Aim of the exercise:
From the records below, transcribe exactly the lines that begin at the line with "left eye: (253, 298)" and end at the line with "left elbow: (1225, 1016)", both included.

The input:

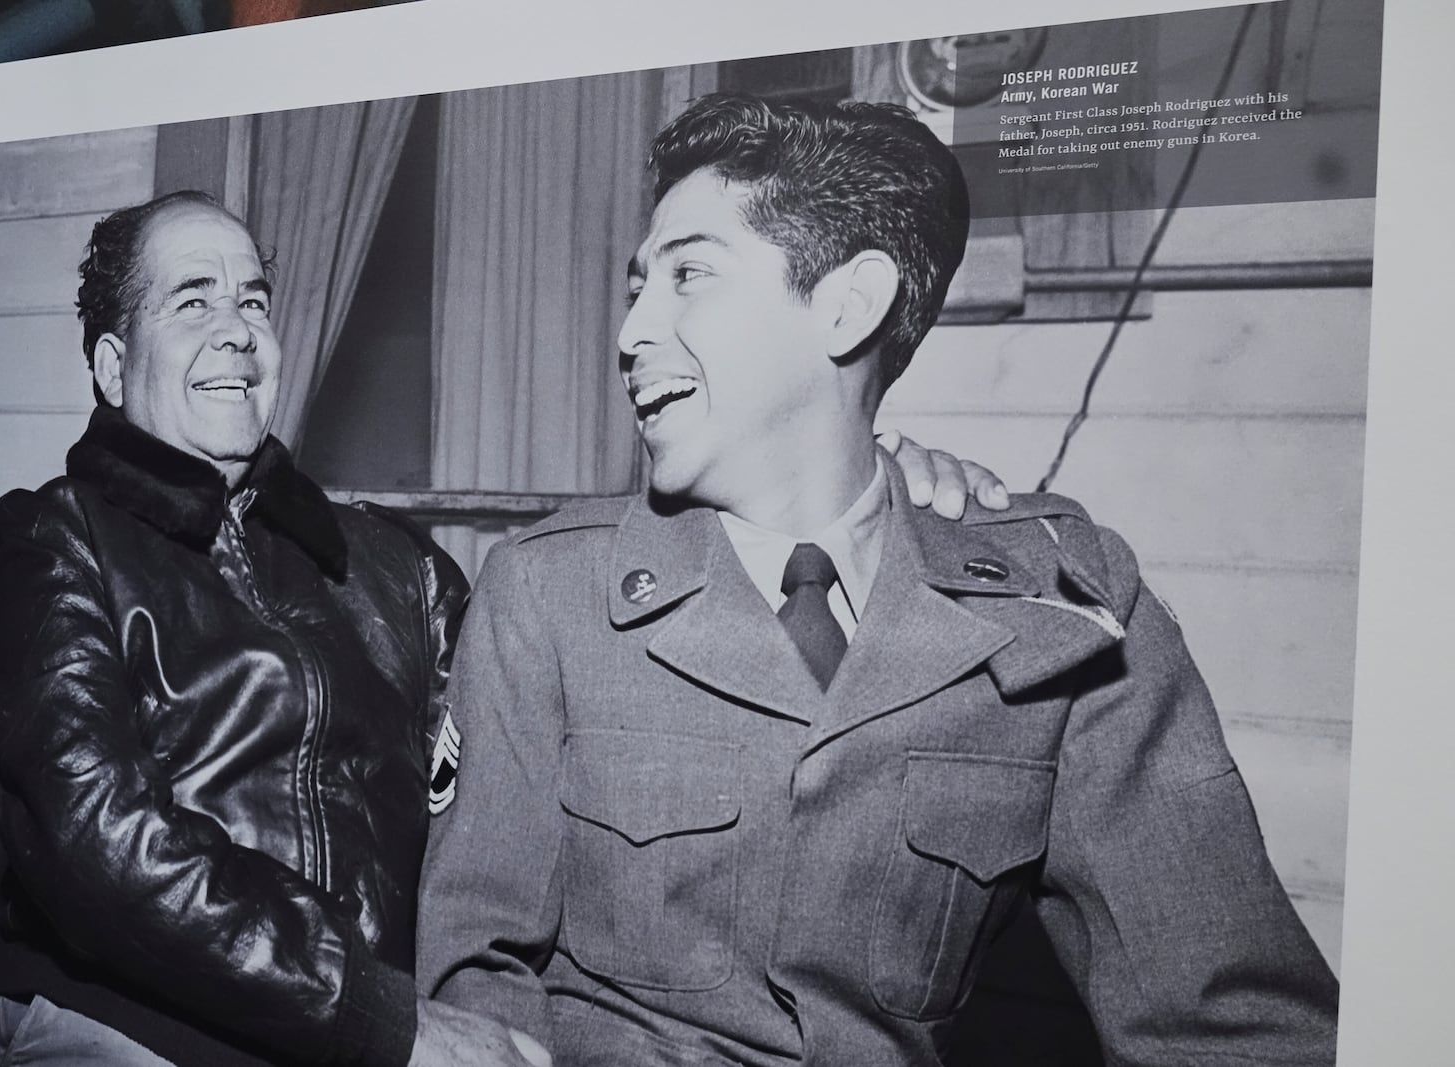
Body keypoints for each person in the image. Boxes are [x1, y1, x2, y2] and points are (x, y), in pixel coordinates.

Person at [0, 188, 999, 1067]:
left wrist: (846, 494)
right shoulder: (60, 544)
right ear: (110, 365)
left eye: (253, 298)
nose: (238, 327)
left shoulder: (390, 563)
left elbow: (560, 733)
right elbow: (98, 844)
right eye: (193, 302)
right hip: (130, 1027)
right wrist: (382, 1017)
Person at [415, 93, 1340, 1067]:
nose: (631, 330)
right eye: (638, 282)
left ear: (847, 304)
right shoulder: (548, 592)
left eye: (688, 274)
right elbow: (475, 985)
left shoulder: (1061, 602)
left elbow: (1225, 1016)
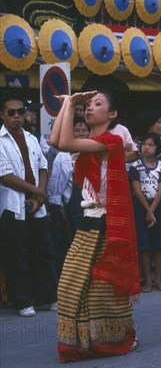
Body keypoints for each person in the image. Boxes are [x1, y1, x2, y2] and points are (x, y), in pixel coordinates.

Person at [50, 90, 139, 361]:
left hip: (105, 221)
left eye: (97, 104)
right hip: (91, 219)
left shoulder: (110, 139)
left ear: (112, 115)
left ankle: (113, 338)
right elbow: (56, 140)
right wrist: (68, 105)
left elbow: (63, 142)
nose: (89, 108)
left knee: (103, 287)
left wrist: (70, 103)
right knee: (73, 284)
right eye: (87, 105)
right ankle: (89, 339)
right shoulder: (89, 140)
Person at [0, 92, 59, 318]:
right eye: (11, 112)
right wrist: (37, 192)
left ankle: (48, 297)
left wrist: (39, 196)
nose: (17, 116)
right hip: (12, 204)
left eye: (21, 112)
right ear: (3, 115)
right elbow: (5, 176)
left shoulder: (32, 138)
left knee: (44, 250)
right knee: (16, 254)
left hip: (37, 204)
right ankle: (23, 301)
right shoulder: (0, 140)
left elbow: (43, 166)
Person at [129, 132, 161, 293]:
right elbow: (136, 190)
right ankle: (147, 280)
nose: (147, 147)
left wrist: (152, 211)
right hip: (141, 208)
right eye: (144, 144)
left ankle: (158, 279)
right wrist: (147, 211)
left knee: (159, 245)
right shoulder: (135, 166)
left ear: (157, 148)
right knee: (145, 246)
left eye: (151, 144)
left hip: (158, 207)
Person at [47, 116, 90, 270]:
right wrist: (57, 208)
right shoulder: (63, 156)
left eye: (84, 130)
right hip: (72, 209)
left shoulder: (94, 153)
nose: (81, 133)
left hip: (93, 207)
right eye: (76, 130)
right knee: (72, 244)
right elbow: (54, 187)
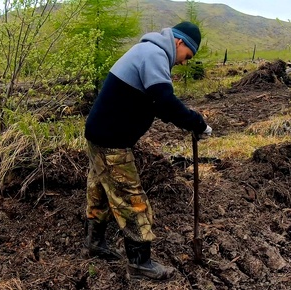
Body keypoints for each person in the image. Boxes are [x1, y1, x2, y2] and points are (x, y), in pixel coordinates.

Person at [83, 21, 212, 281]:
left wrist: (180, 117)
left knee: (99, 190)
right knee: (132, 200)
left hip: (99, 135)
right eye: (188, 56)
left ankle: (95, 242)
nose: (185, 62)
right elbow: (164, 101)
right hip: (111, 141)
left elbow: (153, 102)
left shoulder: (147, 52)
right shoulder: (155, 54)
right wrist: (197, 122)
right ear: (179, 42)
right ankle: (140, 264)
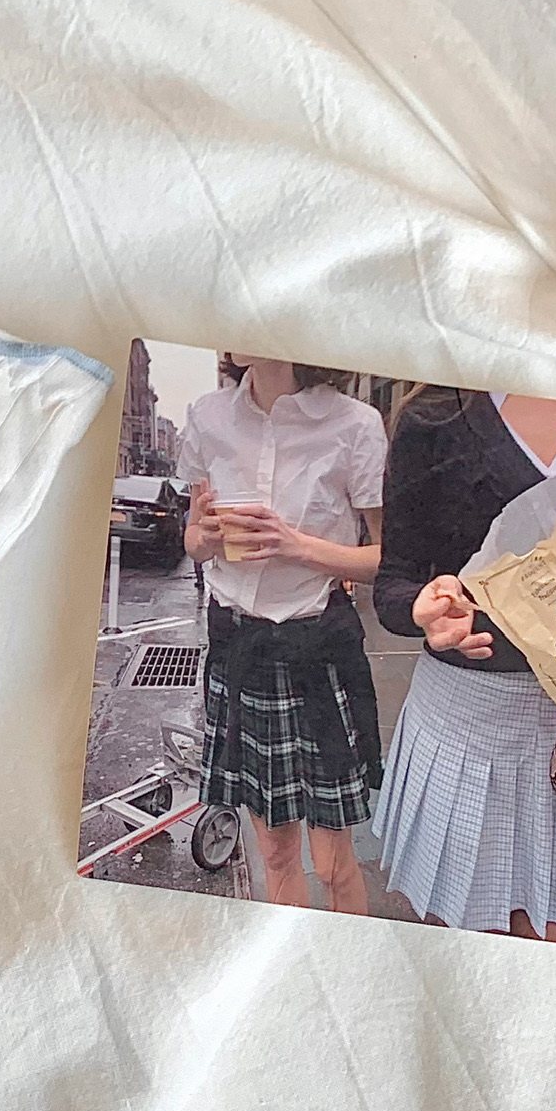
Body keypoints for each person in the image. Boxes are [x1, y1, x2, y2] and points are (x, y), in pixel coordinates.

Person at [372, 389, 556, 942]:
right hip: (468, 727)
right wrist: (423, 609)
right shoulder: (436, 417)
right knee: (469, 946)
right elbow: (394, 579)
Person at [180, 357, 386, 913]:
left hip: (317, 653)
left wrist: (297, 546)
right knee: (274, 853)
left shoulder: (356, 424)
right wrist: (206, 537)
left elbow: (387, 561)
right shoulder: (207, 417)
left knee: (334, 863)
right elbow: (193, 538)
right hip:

Solution to this problem:
left eye: (253, 298)
nose: (238, 327)
left shoulder: (390, 563)
left elbow: (560, 733)
right elbow: (98, 844)
right eye: (193, 302)
right hip: (130, 1027)
right wrist: (382, 1017)
Person at [415, 93, 1340, 1067]:
nose: (631, 330)
right eye: (638, 282)
left ear: (847, 304)
right shoulder: (548, 592)
left eye: (688, 274)
right elbow: (475, 985)
left shoulder: (1061, 602)
left elbow: (1225, 1016)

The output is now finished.